彖に曰く、遯は亨(とお)るとは、遯(のが)れてとおるなり。剛、位に当たりて応じ、時とともに行うなり。
小は貞なるによろしとは、ようやくにして長ずればなり。
遯の時義、大いなる哉。
象に曰く、天の下に山あるは遯なり。君子もって小人を遠ざけ、憎まずして厳しくす。
初六。遯尾なり。危うし。往くところあるに用うるなかれ。
象伝に曰く、遯は亨るとは、逃れ退くことで亨るということである。逃れる者は正しい位置にあり時の流れに即応しているからである。
小は貞なるによろしとは、陰爻がジワリと伸びてきた状態でまだ力が弱いからである。
君子でも逃れるべき時であるとのこの卦の意義は誠に大きい。
象伝に曰く、天(乾)の下に山(艮)があるのが遯である。山は如何に高くとも天より遥かに低い。この卦に則り、君子たるものは如何に力を付けたと言っても小人を遠ざけ、これを憎ぬことなく厳しくしなければならない。
初六。豚のシッポのように逃げ遅れて危うい。進んで事を行う時ではない。
象伝に曰く、逃げ遅れて危ういときは、行動しなければ何の災いも無い。
六二。

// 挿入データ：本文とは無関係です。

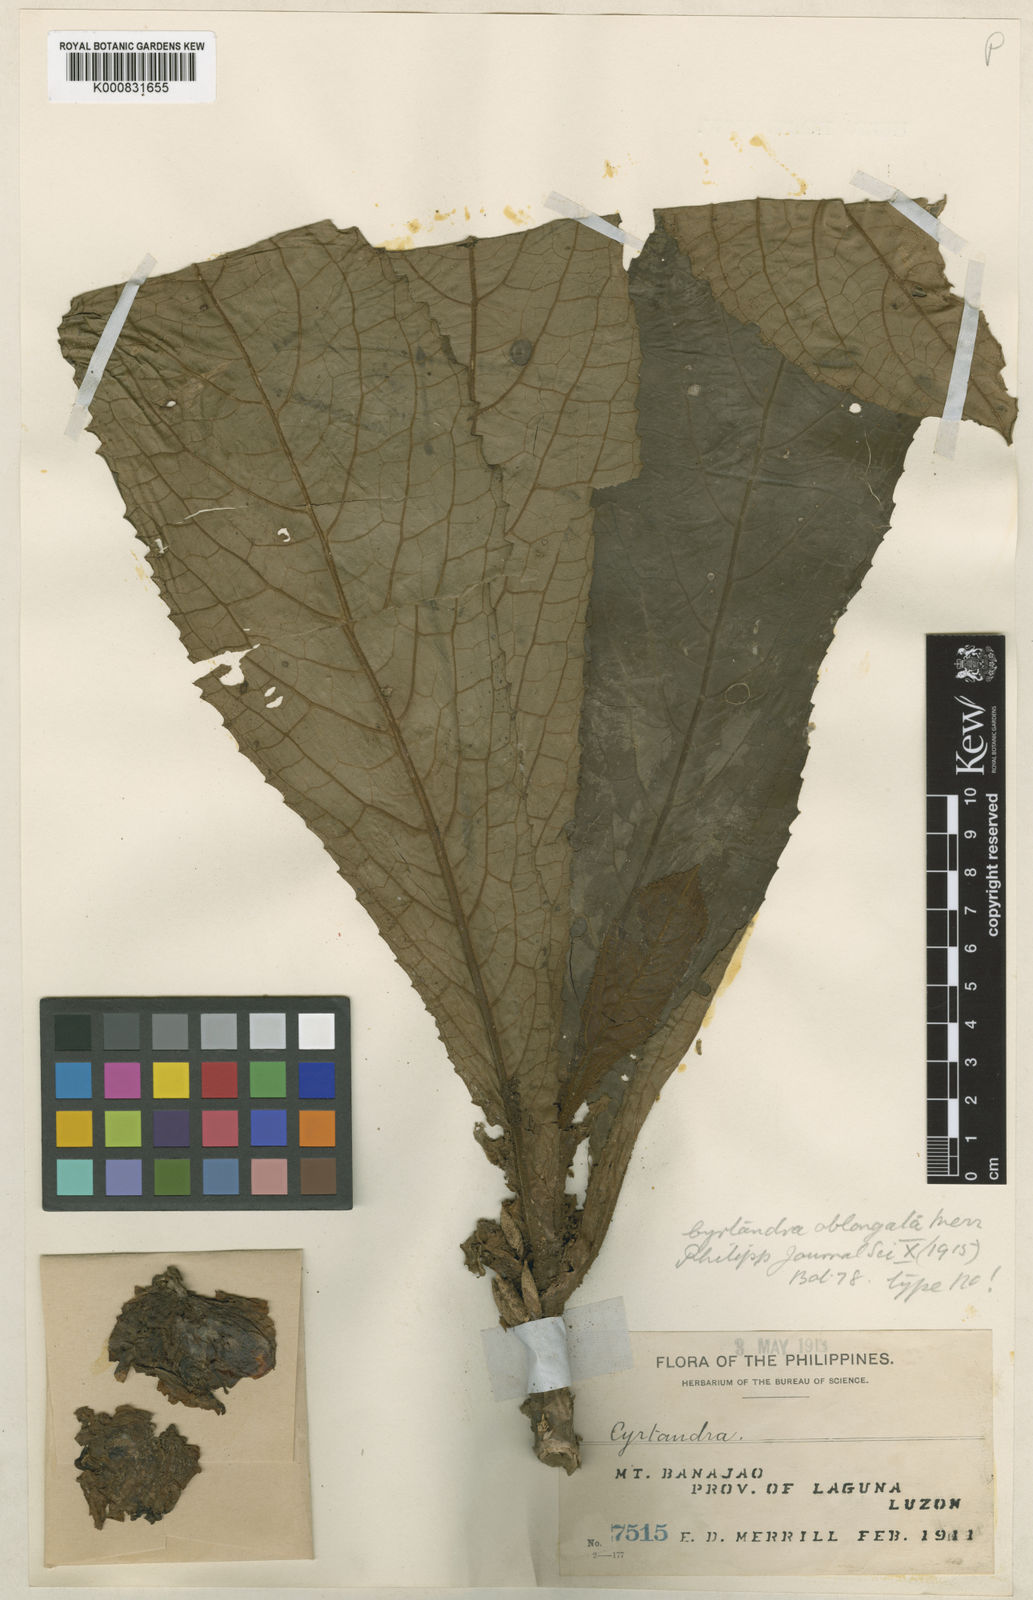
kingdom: Plantae
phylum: Tracheophyta
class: Magnoliopsida
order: Lamiales
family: Gesneriaceae
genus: Cyrtandra
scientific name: Cyrtandra oblongata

いろんなしがらみや思い入れがあり強靭な革ひもで繋がれたような状態で逃げられない。これを解くものはいない。
象伝に曰く、黄牛で縛るということは自らも覚悟をかためることである。
九三。遯(のが)れようとするが係わりがあって出来ず、病に罹ったように苦しむ。気になっても小人を臣下か奴婢のように適当に扱えば助かる
象伝に曰く、遯に係がる危険は、疫病に罹り身体が動かないようなものである。臣妾を畜うに吉なりとは、共に大事を行うべきでないということである。
九四。気になることがあっても決然と遯(のが)れる。君子はそのようにすればいいが、小人はそうはいかない。だから君子は吉だが小人は否(しからず)である。
象伝に曰く、君子は好(よろしき)を保ち遯れることができるが、小人は否なり。
九五。喜んで遯(のが)れる。その貞生さを持ち続ければ吉である。
象伝に曰く、嘉く遯る、貞なれば吉なりとは、志を正しく保っているからである。
上九。係わりを切り捨て悠々と遯る。利(よ)ろしからざるなし。
象に曰く、肥かに遯る、利ろしからざるなしとは、心に疑うところがないからである。